**Exercise:** Exactly reproduce each entry, leaving out nothing.

[Start]

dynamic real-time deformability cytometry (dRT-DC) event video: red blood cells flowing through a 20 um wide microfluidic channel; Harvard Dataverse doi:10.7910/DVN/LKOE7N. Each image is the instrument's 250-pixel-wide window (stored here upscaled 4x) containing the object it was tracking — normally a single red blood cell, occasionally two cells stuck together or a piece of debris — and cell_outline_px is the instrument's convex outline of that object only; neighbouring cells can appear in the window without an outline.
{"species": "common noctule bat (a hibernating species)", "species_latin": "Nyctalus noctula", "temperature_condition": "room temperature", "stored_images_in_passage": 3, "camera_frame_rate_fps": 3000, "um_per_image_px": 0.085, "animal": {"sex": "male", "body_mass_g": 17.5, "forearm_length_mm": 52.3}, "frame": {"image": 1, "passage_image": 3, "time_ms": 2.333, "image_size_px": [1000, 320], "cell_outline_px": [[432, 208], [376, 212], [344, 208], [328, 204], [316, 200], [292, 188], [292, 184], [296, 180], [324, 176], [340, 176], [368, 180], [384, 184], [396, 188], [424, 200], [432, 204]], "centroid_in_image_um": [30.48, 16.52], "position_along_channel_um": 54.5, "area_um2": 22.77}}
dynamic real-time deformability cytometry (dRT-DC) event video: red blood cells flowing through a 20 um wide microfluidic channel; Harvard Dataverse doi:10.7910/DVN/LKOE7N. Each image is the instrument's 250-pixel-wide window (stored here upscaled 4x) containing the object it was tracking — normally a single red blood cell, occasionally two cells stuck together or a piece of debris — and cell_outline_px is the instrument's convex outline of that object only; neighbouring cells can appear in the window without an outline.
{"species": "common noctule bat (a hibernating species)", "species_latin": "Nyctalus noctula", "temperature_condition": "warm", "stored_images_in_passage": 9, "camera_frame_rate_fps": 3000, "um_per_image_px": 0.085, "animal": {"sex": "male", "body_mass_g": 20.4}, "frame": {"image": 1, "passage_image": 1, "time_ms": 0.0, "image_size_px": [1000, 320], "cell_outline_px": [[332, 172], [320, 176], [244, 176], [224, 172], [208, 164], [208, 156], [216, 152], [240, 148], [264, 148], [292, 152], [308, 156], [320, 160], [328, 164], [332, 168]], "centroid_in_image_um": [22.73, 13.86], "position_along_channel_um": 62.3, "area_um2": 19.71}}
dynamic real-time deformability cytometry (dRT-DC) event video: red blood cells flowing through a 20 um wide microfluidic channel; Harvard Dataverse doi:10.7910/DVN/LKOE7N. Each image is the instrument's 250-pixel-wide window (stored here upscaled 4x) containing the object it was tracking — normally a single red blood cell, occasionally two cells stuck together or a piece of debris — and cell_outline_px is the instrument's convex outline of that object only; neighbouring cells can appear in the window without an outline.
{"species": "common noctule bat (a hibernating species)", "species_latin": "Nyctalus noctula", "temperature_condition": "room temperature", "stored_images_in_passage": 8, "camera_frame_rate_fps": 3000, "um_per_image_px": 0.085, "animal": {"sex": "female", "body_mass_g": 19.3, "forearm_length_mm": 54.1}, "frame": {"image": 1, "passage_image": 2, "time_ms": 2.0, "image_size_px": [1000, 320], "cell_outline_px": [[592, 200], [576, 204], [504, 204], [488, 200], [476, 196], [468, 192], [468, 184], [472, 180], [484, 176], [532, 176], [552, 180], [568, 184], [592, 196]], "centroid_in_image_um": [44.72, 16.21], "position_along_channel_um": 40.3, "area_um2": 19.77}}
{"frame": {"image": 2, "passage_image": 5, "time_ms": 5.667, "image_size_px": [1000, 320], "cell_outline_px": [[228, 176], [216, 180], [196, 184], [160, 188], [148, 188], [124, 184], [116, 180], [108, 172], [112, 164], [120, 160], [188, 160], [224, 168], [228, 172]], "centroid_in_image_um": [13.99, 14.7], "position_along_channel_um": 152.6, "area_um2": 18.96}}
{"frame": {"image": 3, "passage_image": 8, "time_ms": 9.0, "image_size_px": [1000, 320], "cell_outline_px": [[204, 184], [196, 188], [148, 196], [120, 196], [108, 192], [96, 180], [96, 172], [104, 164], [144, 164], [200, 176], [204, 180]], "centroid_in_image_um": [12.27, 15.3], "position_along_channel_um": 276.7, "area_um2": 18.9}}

[End]

**The answer:**
dynamic real-time deformability cytometry (dRT-DC) event video: red blood cells flowing through a 20 um wide microfluidic channel; Harvard Dataverse doi:10.7910/DVN/LKOE7N. Each image is the instrument's 250-pixel-wide window (stored here upscaled 4x) containing the object it was tracking — normally a single red blood cell, occasionally two cells stuck together or a piece of debris — and cell_outline_px is the instrument's convex outline of that object only; neighbouring cells can appear in the window without an outline.
{"species": "common noctule bat (a hibernating species)", "species_latin": "Nyctalus noctula", "temperature_condition": "room temperature", "stored_images_in_passage": 3, "camera_frame_rate_fps": 3000, "um_per_image_px": 0.085, "animal": {"sex": "male", "body_mass_g": 17.5, "forearm_length_mm": 52.3}, "frame": {"image": 1, "passage_image": 3, "time_ms": 2.333, "image_size_px": [1000, 320], "cell_outline_px": [[432, 208], [376, 212], [344, 208], [328, 204], [316, 200], [292, 188], [292, 184], [296, 180], [324, 176], [340, 176], [368, 180], [384, 184], [396, 188], [424, 200], [432, 204]], "centroid_in_image_um": [30.48, 16.52], "position_along_channel_um": 54.5, "area_um2": 22.77}}
dynamic real-time deformability cytometry (dRT-DC) event video: red blood cells flowing through a 20 um wide microfluidic channel; Harvard Dataverse doi:10.7910/DVN/LKOE7N. Each image is the instrument's 250-pixel-wide window (stored here upscaled 4x) containing the object it was tracking — normally a single red blood cell, occasionally two cells stuck together or a piece of debris — and cell_outline_px is the instrument's convex outline of that object only; neighbouring cells can appear in the window without an outline.
{"species": "common noctule bat (a hibernating species)", "species_latin": "Nyctalus noctula", "temperature_condition": "warm", "stored_images_in_passage": 9, "camera_frame_rate_fps": 3000, "um_per_image_px": 0.085, "animal": {"sex": "male", "body_mass_g": 20.4}, "frame": {"image": 1, "passage_image": 1, "time_ms": 0.0, "image_size_px": [1000, 320], "cell_outline_px": [[332, 172], [320, 176], [244, 176], [224, 172], [208, 164], [208, 156], [216, 152], [240, 148], [264, 148], [292, 152], [308, 156], [320, 160], [328, 164], [332, 168]], "centroid_in_image_um": [22.73, 13.86], "position_along_channel_um": 62.3, "area_um2": 19.71}}
dynamic real-time deformability cytometry (dRT-DC) event video: red blood cells flowing through a 20 um wide microfluidic channel; Harvard Dataverse doi:10.7910/DVN/LKOE7N. Each image is the instrument's 250-pixel-wide window (stored here upscaled 4x) containing the object it was tracking — normally a single red blood cell, occasionally two cells stuck together or a piece of debris — and cell_outline_px is the instrument's convex outline of that object only; neighbouring cells can appear in the window without an outline.
{"species": "common noctule bat (a hibernating species)", "species_latin": "Nyctalus noctula", "temperature_condition": "room temperature", "stored_images_in_passage": 8, "camera_frame_rate_fps": 3000, "um_per_image_px": 0.085, "animal": {"sex": "female", "body_mass_g": 19.3, "forearm_length_mm": 54.1}, "frame": {"image": 1, "passage_image": 2, "time_ms": 2.0, "image_size_px": [1000, 320], "cell_outline_px": [[592, 200], [576, 204], [504, 204], [488, 200], [476, 196], [468, 192], [468, 184], [472, 180], [484, 176], [532, 176], [552, 180], [568, 184], [592, 196]], "centroid_in_image_um": [44.72, 16.21], "position_along_channel_um": 40.3, "area_um2": 19.77}}
{"frame": {"image": 2, "passage_image": 5, "time_ms": 5.667, "image_size_px": [1000, 320], "cell_outline_px": [[228, 176], [216, 180], [196, 184], [160, 188], [148, 188], [124, 184], [116, 180], [108, 172], [112, 164], [120, 160], [188, 160], [224, 168], [228, 172]], "centroid_in_image_um": [13.99, 14.7], "position_along_channel_um": 152.6, "area_um2": 18.96}}
{"frame": {"image": 3, "passage_image": 8, "time_ms": 9.0, "image_size_px": [1000, 320], "cell_outline_px": [[204, 184], [196, 188], [148, 196], [120, 196], [108, 192], [96, 180], [96, 172], [104, 164], [144, 164], [200, 176], [204, 180]], "centroid_in_image_um": [12.27, 15.3], "position_along_channel_um": 276.7, "area_um2": 18.9}}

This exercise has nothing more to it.